The Curious Persistence of Painting
Making pictures must qualify as one of the most curious and improbable forms of human activity. Painting has no obvious practical purpose; no one needs to paint or to own a painting in order to live a full life. Yet the impulse persists. Museums and public galleries attract larger audiences today than at any previous point in their history. The painted image continues to hold attention in a way that resists straightforward explanation.


Viewing Angle and the Limits of Illusion
Unlike the eyes of a painted portrait, which appear to follow the viewer as they move, the trees in this painting do not. Move away from the central viewing position and the narrow angle of compression renders the vertical forms unintelligible — they merge into one another and the illusion collapses. This is true of most representational painting. The spatial coherence of a depicted scene depends on the viewer occupying a fixed position: the illusion of depth, scale, and perspective is constructed for a single, static point of view.

Absence and the Alchemy of Paint
There are no tree trunks, branches, bark, dried grass, water, leaves, sky, clouds, or wind moving through the canopy. The scene is hermetically sealed. Everything tangible has been removed and substituted — and yet the alchemy of painting rushes in to fill the vacuum.
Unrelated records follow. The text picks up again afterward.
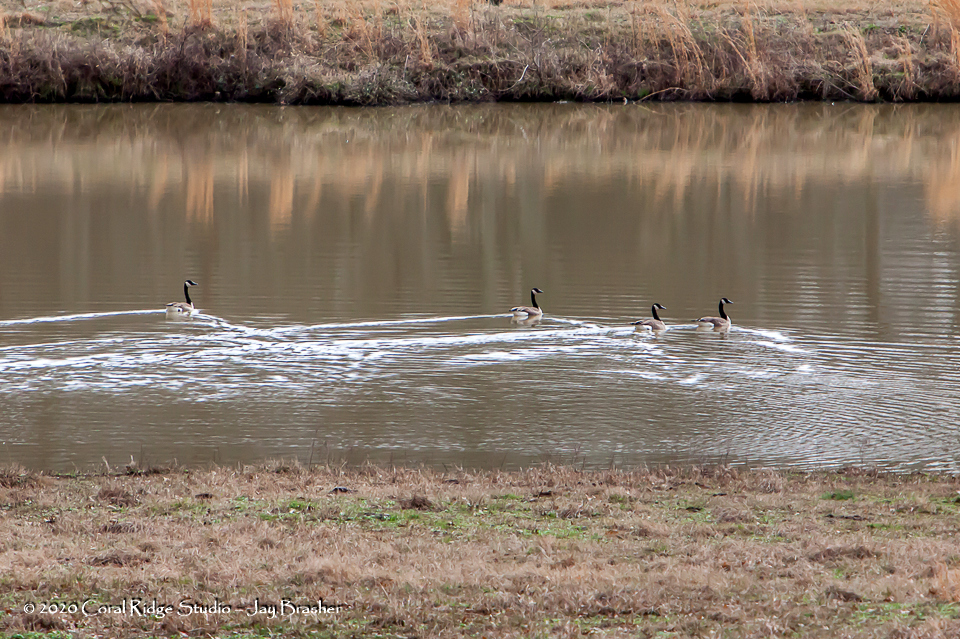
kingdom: Animalia
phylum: Chordata
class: Aves
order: Anseriformes
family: Anatidae
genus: Branta
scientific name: Branta canadensis
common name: Canada goose
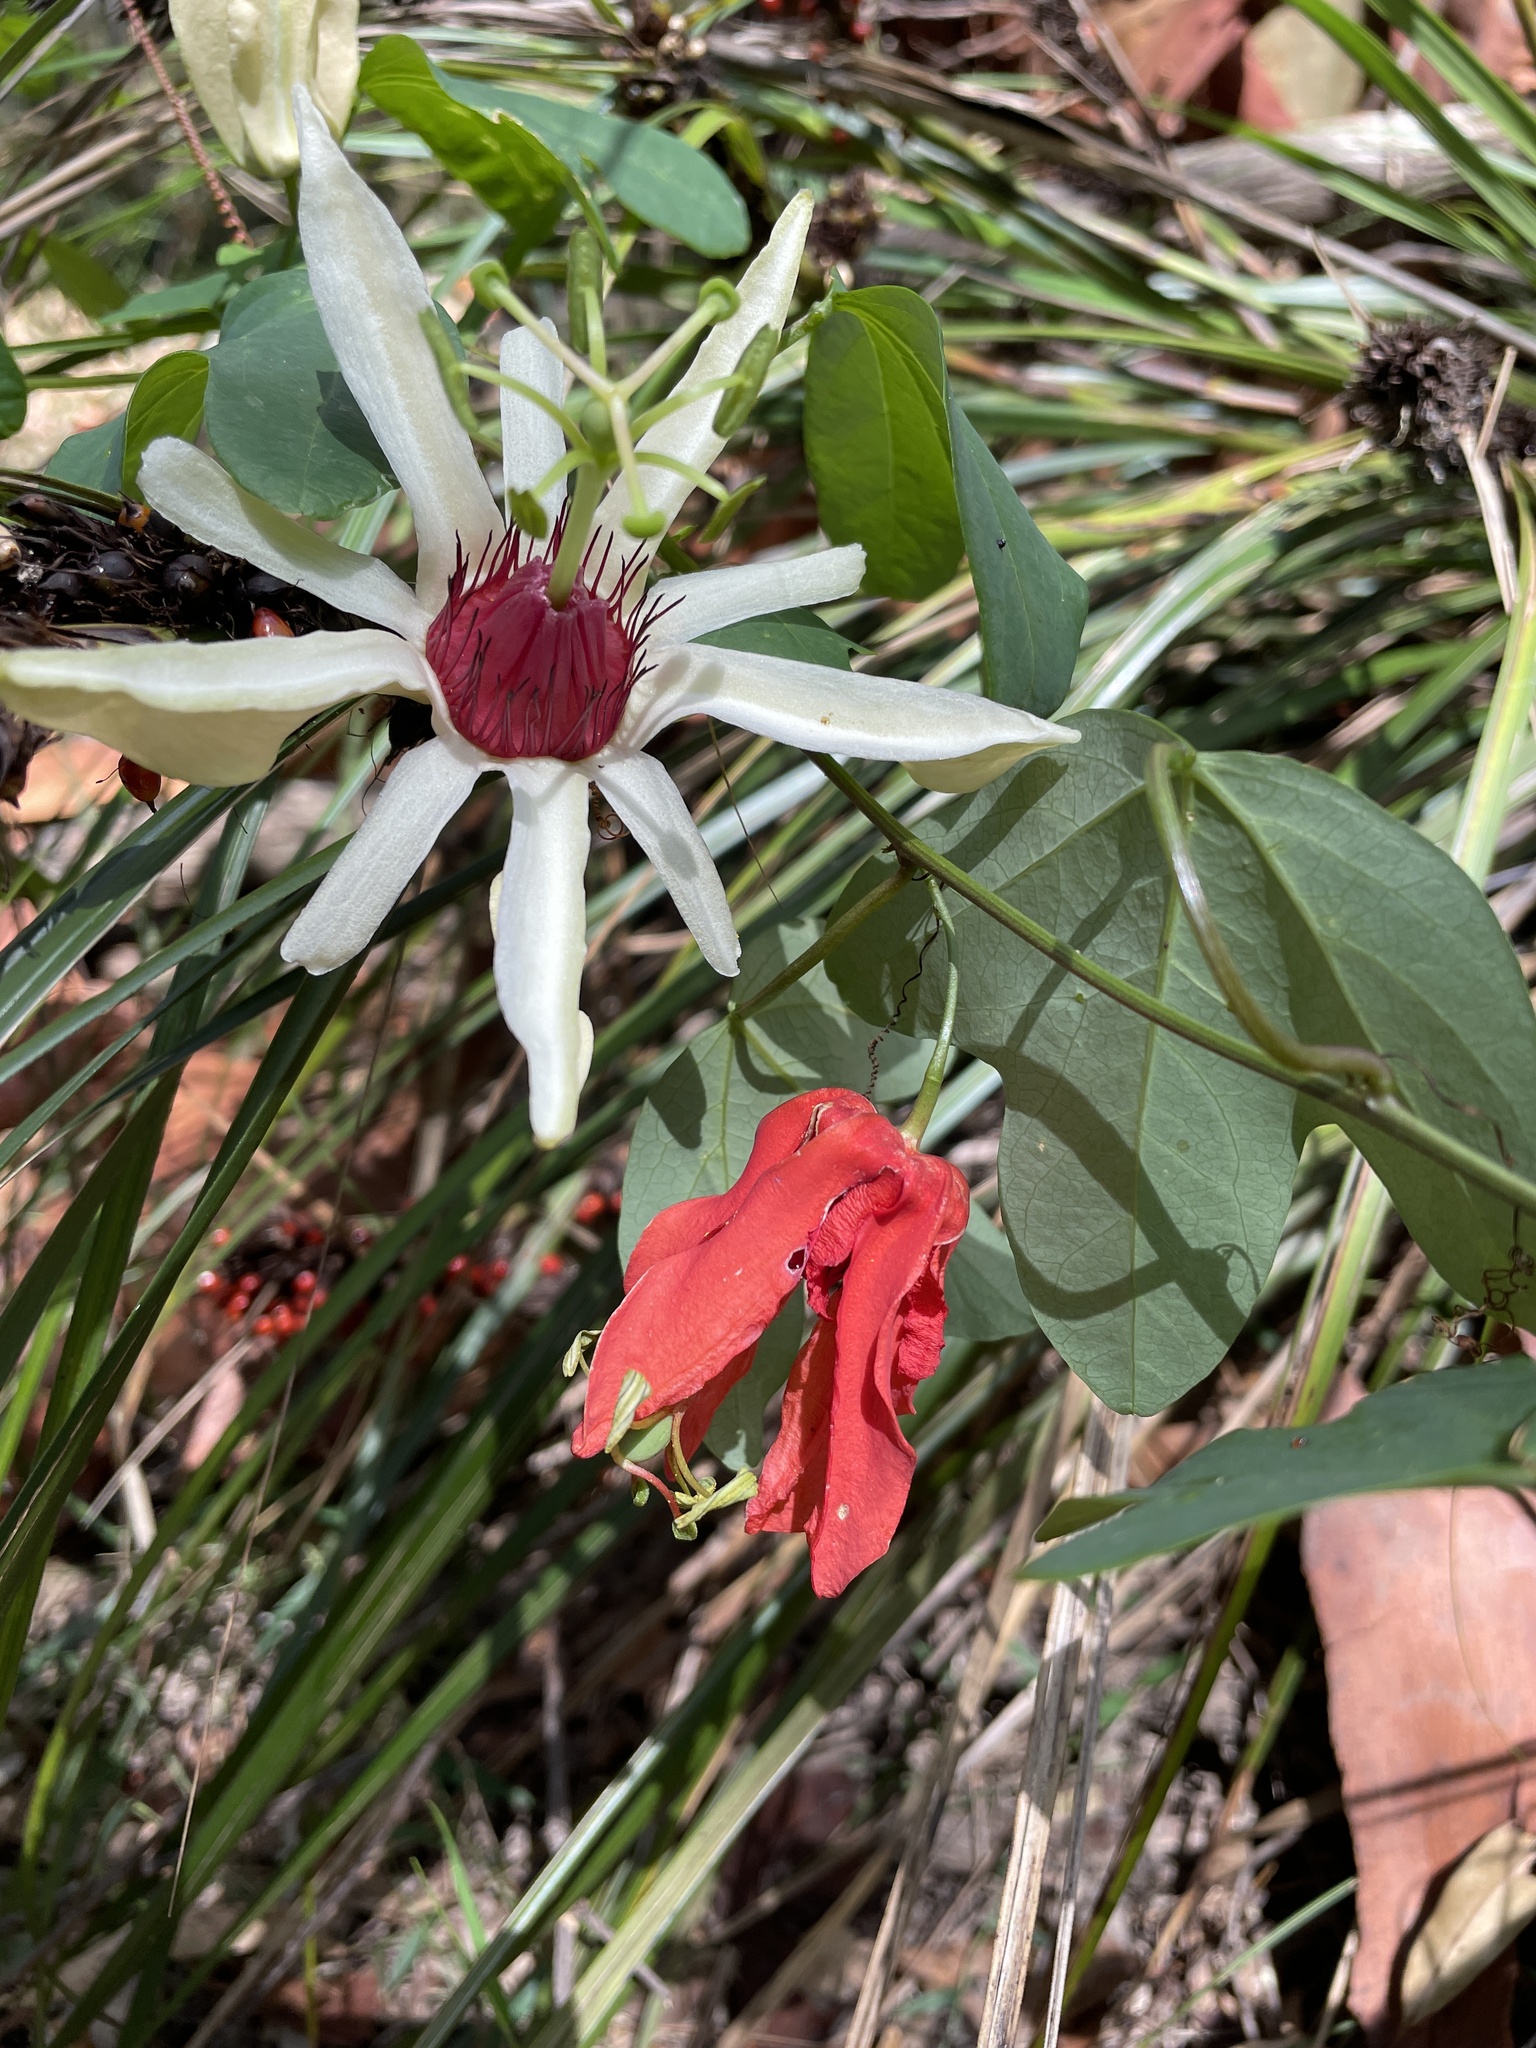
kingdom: Plantae
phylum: Tracheophyta
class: Magnoliopsida
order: Malpighiales
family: Passifloraceae
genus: Passiflora
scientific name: Passiflora aurantia
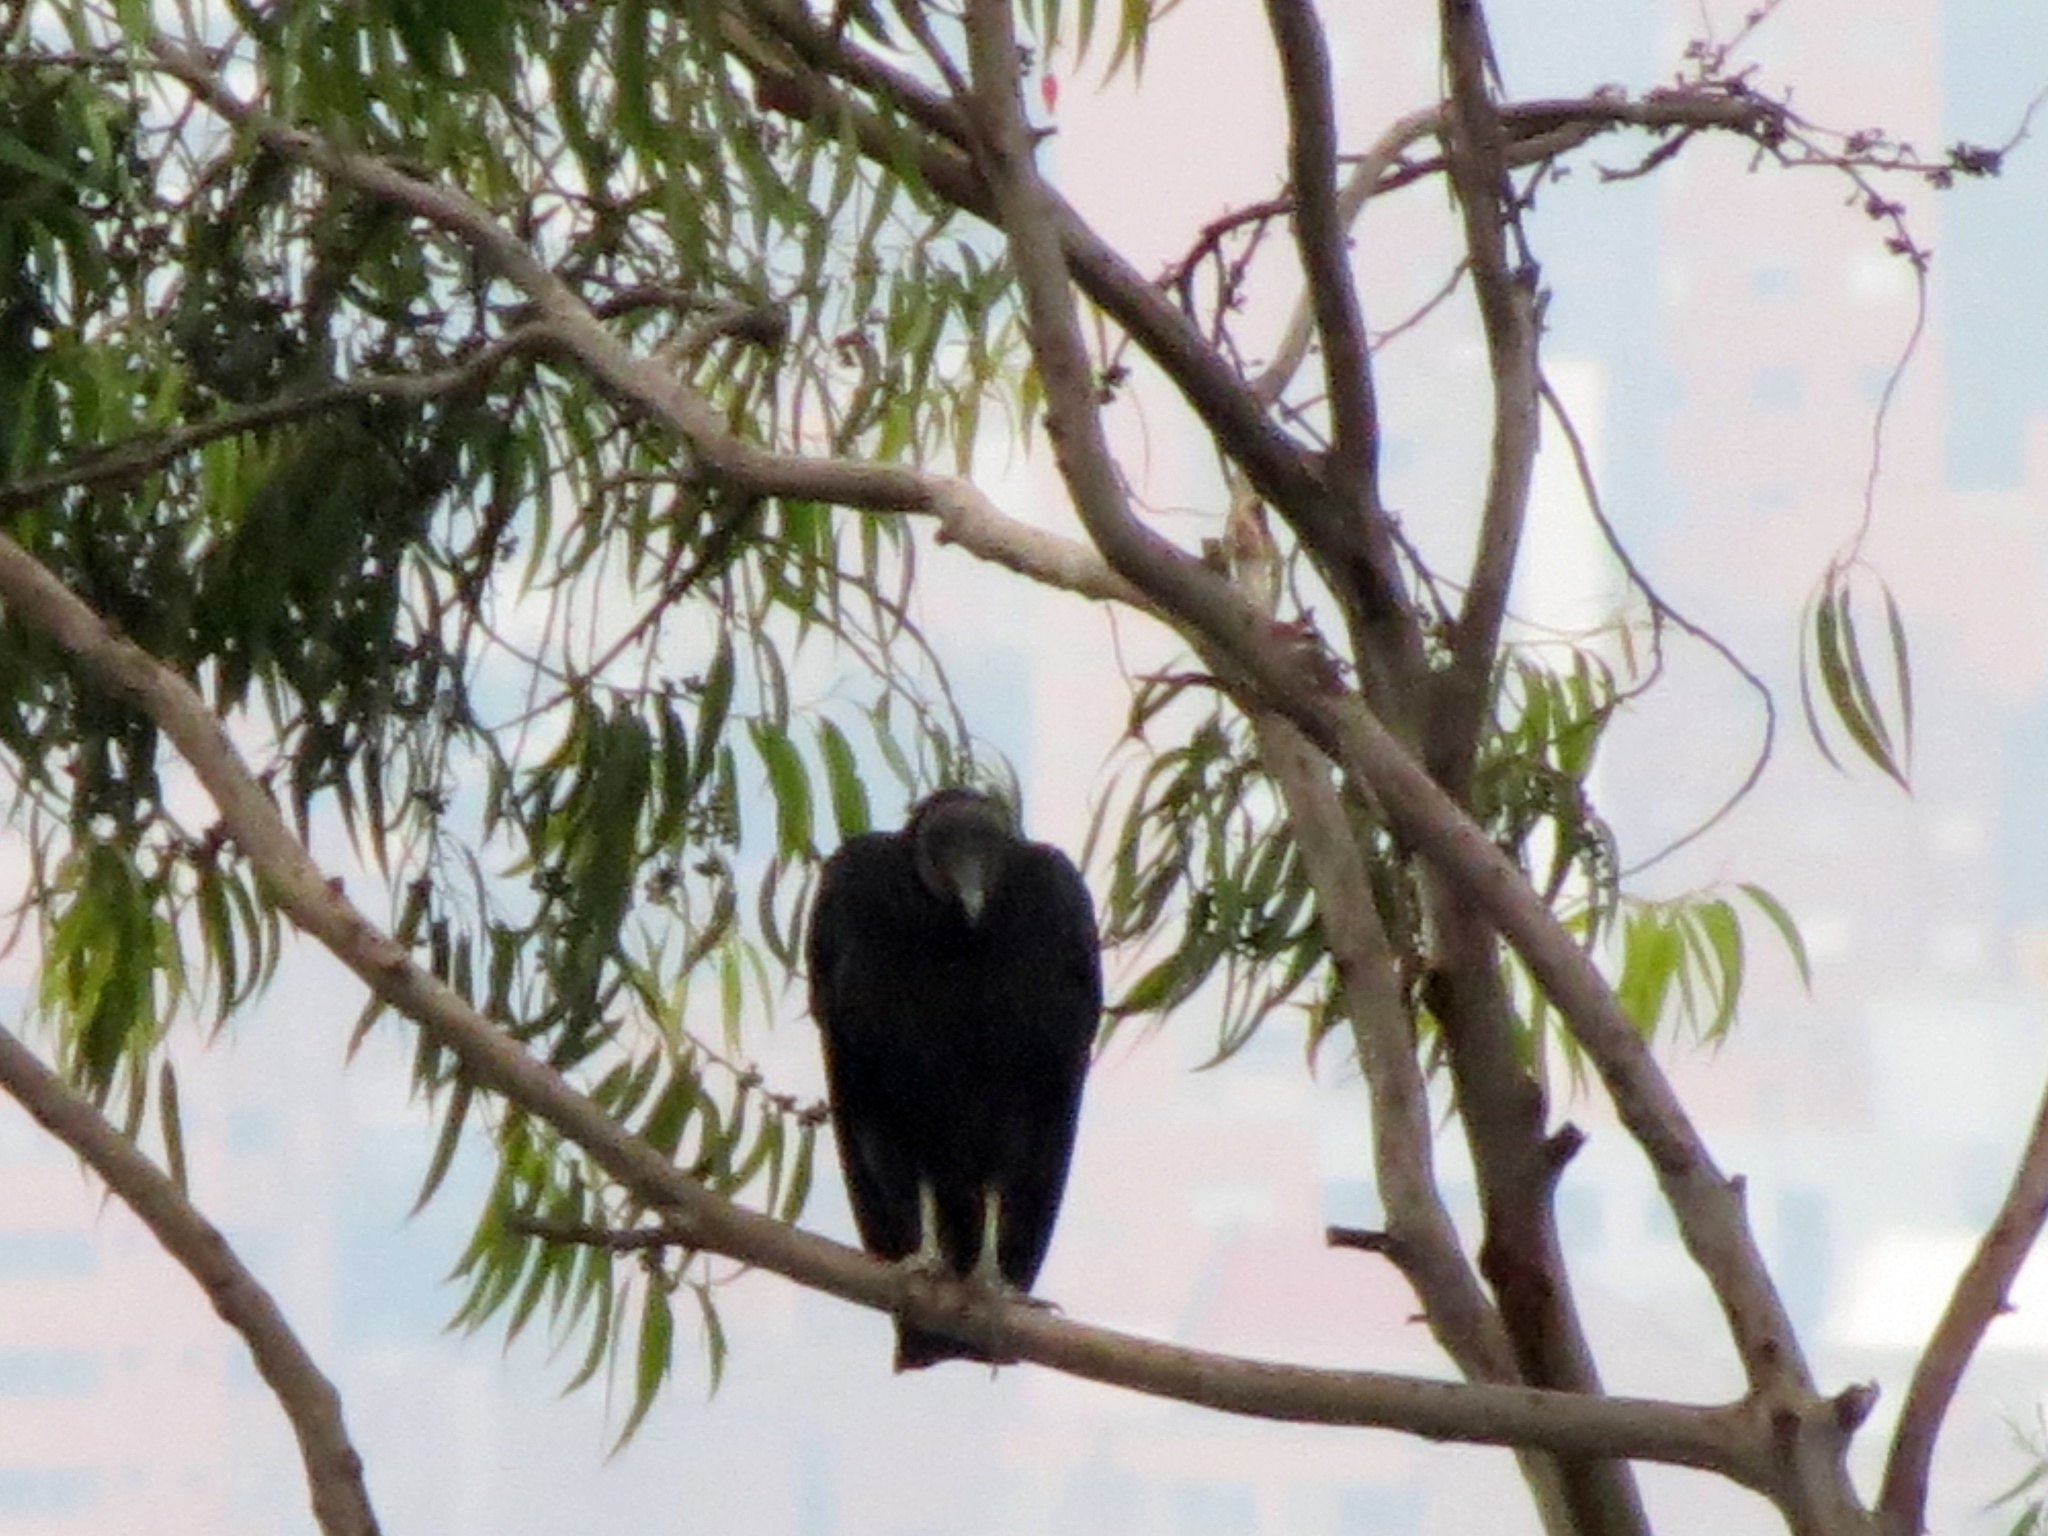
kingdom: Animalia
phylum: Chordata
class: Aves
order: Accipitriformes
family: Cathartidae
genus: Coragyps
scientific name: Coragyps atratus
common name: Black vulture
The marks and tonal relationships that remain are sufficient to reconstruct the forest in the mind of the viewer.
This is the capacity that makes painting so difficult to account for: the ability of a flat, inert surface to generate the experience of space, atmosphere, and presence. The painter and the viewer collaborate in this act of reconstruction. Both parties temporarily suspend the distinction between what is real and what is imagined, inhabiting the painting simultaneously as makers and spectators. It is a form of shared perception — precise, unreliable, and entirely compelling.